Saturday, January 19, 2013

The roles of mindfulness and concentration

The roles of mindfulness and concentration

           Samatha means calm or concentration. Concentration in Vipassana bhavana is a mental training process in which mindfulness is the most important element. Although mindfulness and concentration are two distinct mental faculties, having function of their own, they do depend on one another and should therefore be cultivated together in a balance manner.

           The relationship between concentration and mindfulness is somewhat delicate and sensitive. By definition, concentration refers to the faculty of mind to focus on single object in a sustained and uninterrupted manner. In order to achieve the state of one - pointedness, it is necessary for the attention to remain unremittingly focused on the meditation object for a long period of time. This presupposes the use of force; the meditator constantly applies will power to remain mental focus on the object of meditation.

           Contrarity, mindfulness, on the other hand,  requires no use of force or will to maintain a mental focus other than the application of bare awareness to the object of experience. Constant practice of mindfulness leads to refine sensibilities and the ability to recognize realities according to their true nature.

           When mindfulness developed together with concentration mindfulness performs the function of selecting an object for concentration and subtly helping to maintain the focus on that particular object. It is a state of bare awareness of the object of experience, involving no desire or aversion, no force of will or attachment.



           If mindfulness is strong, concentration will likely become more strengthened, and vice versa. When the mind is concentrated, mindfulness is more able to refine the inner sensibilities and to sharpen mental faculties.

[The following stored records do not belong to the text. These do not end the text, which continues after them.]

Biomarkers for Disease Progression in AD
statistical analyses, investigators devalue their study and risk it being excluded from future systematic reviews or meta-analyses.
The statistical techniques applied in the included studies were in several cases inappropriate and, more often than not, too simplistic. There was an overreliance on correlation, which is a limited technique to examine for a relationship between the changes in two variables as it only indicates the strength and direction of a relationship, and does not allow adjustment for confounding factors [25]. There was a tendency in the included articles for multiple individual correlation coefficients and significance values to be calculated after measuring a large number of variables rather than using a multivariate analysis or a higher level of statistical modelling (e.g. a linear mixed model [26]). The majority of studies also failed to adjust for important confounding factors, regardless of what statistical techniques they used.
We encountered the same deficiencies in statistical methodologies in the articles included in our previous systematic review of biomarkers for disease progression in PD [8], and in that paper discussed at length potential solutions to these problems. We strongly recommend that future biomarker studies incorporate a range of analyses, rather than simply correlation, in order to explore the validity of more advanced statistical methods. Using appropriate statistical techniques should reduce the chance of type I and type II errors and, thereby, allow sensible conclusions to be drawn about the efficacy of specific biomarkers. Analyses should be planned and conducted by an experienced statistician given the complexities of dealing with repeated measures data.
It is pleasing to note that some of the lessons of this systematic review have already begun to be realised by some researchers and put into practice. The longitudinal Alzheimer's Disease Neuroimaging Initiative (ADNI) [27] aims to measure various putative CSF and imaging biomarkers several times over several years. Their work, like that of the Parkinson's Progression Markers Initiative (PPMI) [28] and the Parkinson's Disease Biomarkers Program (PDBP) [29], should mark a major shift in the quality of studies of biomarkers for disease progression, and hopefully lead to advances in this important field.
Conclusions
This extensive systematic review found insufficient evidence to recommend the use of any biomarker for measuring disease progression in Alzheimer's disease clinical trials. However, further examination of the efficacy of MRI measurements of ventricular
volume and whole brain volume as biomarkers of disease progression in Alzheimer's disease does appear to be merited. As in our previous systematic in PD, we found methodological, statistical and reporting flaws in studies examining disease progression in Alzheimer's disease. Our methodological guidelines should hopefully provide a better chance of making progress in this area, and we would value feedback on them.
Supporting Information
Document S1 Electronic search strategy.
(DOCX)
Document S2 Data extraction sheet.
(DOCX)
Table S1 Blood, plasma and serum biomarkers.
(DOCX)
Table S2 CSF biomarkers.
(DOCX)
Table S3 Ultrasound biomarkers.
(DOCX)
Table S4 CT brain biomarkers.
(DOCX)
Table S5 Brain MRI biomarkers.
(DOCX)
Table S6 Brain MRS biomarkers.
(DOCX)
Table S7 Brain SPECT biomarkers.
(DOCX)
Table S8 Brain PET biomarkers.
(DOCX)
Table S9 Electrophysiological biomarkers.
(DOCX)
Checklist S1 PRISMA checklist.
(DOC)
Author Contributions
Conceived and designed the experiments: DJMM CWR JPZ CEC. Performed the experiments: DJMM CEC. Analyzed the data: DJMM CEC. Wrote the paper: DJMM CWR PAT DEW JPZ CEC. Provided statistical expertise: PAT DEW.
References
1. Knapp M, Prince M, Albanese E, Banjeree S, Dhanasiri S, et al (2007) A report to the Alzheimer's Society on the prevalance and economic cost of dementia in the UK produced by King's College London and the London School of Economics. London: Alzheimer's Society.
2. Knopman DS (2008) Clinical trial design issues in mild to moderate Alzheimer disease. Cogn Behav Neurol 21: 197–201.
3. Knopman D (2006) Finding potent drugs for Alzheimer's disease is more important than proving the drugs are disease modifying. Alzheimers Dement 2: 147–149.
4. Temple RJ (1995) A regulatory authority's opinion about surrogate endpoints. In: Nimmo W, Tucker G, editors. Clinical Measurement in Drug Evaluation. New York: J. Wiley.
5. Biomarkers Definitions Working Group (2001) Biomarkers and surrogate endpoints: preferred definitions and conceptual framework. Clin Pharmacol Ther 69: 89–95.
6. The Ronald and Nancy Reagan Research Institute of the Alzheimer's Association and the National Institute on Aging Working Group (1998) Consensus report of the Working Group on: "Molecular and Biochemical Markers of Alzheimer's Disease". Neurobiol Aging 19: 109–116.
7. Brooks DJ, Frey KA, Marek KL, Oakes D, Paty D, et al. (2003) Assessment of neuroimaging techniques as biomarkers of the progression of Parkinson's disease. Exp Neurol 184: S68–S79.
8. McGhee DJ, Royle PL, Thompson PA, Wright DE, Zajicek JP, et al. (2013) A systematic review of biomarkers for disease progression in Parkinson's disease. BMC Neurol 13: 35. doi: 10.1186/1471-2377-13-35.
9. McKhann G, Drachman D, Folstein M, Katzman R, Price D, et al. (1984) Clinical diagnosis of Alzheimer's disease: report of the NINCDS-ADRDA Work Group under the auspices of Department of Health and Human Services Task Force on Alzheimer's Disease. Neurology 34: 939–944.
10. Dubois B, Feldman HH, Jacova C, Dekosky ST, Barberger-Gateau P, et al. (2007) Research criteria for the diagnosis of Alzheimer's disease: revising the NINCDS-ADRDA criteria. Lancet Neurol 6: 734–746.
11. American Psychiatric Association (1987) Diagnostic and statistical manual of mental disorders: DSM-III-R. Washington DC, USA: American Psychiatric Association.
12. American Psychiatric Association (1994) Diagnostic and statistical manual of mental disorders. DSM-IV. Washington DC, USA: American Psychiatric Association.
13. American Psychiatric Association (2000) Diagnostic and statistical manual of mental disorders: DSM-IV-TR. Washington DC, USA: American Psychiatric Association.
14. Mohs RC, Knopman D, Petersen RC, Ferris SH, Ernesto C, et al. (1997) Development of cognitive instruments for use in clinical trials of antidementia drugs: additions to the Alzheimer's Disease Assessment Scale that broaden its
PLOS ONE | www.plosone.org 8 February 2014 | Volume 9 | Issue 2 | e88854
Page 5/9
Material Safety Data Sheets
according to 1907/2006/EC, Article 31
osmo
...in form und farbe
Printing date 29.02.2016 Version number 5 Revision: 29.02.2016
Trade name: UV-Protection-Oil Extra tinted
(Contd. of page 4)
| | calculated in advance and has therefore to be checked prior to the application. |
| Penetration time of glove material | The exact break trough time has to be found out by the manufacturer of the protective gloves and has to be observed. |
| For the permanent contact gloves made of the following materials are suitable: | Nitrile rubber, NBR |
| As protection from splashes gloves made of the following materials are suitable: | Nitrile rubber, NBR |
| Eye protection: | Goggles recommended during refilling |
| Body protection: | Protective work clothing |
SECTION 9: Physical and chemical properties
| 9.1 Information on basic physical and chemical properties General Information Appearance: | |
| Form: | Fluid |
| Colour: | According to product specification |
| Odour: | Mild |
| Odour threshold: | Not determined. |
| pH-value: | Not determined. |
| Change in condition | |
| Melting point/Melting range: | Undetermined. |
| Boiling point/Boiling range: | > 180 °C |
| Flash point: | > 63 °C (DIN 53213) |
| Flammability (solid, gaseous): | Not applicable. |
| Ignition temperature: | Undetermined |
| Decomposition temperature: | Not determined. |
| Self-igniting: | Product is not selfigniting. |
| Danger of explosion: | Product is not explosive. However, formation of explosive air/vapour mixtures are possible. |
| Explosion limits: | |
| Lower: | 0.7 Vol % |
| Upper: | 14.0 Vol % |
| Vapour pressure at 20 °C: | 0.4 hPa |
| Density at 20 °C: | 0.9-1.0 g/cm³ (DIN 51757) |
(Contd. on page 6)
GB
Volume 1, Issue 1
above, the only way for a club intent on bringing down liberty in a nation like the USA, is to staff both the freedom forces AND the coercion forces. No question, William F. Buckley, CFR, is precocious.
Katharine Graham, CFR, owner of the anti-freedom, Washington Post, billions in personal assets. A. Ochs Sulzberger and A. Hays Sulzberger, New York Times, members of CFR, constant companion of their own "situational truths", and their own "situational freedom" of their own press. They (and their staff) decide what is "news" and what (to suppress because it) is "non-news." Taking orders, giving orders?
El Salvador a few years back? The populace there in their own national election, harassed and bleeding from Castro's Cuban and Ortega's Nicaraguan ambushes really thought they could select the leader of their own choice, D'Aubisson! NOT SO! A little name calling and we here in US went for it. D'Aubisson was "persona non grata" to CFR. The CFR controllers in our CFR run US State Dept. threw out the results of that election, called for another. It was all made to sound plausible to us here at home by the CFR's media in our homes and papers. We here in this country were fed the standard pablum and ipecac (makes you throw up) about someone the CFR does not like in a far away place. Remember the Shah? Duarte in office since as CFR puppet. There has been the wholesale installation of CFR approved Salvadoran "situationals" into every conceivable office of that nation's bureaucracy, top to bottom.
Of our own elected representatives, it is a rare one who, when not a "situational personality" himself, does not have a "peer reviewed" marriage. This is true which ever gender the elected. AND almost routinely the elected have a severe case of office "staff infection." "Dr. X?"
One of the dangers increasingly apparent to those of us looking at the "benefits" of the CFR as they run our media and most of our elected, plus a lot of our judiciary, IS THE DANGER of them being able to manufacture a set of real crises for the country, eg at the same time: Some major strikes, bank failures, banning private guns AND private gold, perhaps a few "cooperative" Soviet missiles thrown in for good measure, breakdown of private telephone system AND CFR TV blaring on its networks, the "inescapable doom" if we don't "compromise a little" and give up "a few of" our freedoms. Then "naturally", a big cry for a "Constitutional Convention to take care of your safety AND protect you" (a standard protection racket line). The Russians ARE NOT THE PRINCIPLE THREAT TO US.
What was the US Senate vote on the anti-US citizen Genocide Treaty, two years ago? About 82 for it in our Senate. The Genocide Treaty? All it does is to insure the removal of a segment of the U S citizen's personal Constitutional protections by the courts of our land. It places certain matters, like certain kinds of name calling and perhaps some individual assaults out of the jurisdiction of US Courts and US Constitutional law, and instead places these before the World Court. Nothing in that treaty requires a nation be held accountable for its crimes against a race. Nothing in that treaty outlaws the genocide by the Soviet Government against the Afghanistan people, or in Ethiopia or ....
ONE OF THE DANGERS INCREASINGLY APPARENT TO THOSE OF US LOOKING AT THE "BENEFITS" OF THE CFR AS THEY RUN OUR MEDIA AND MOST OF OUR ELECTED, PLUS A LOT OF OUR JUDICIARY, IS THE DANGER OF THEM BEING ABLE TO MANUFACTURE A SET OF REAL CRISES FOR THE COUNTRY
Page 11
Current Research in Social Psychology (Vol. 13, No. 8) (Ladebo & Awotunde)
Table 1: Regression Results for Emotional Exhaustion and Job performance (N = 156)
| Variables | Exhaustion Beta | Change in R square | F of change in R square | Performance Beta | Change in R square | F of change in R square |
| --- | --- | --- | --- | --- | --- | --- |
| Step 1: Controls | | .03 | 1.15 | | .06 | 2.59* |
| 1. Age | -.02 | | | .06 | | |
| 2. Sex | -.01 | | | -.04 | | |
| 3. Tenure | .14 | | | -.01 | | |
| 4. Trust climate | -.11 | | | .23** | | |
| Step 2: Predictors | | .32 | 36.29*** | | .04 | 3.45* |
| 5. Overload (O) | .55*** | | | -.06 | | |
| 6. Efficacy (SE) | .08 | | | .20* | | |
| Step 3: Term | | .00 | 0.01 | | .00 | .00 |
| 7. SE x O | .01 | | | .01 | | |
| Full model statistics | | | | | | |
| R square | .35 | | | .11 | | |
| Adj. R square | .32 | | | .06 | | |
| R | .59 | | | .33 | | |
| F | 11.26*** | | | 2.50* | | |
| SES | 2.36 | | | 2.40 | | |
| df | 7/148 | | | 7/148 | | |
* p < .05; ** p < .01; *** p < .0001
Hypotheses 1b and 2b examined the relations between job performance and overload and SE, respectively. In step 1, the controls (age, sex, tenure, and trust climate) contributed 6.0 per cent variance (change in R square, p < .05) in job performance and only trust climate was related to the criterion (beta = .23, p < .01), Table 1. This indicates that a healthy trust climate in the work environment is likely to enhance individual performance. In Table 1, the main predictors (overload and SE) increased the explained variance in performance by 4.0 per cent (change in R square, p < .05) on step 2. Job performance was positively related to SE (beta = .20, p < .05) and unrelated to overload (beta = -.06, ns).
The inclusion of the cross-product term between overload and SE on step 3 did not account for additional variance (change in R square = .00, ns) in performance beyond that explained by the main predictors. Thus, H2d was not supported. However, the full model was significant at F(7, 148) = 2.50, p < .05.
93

This finally leads to the development of penetrative insight enabling a perception of all phenomena in their true and undistorted state and purifying the mind of all defilements.

           Mondfulness is also capable of talking in and dealing with everything that comes within the field of sensory and mental experience while concentration focuses on one single object that has been chosen for the purpose and rejects all others.

            Basically, it is concentration that generates the mental power and the necessary stillness of mind that mindfulness provides direction and guidance to that energy. Concentration and mindfulness balances in proportion will result in greater understanding and insight, which are most vital in spiritual practice.

            Right concentration is a wholesome type of one - pointedness, which supports wisdom and strengthens other wholesome virtues. The power of concentration is the factor used to suppress all mental contaminants such as sensual desire, ill will, laziness, sloth, torpor and vacillation, giving the opportunity for wholesome spiritual qualities to arise and grow. If concentration is weakening, or the mind drifts from the meditation object, mindfulness immediate takes note of that and assists concentration to regain its footing.

            It is so obvious that, it is the function of concentration to stabilize the mind and hold the mental focus steady onto the object of the meditation. Therefore mindfulness plays a supportive role and in addition continues on from where concentration ends. In this way, concentration and mindfulness the whole process of mental development, which is meditation, one of the threefold of Trisika, according to Buddhism.

            Please observe that the mental training in which only samadhi, at any level, is used through the entire process of practice is called as samatha, although one who attained much more than just concentration practice, that is vipassana bhavana in which mindfulness and concentration should be cultivated together in a balance manner.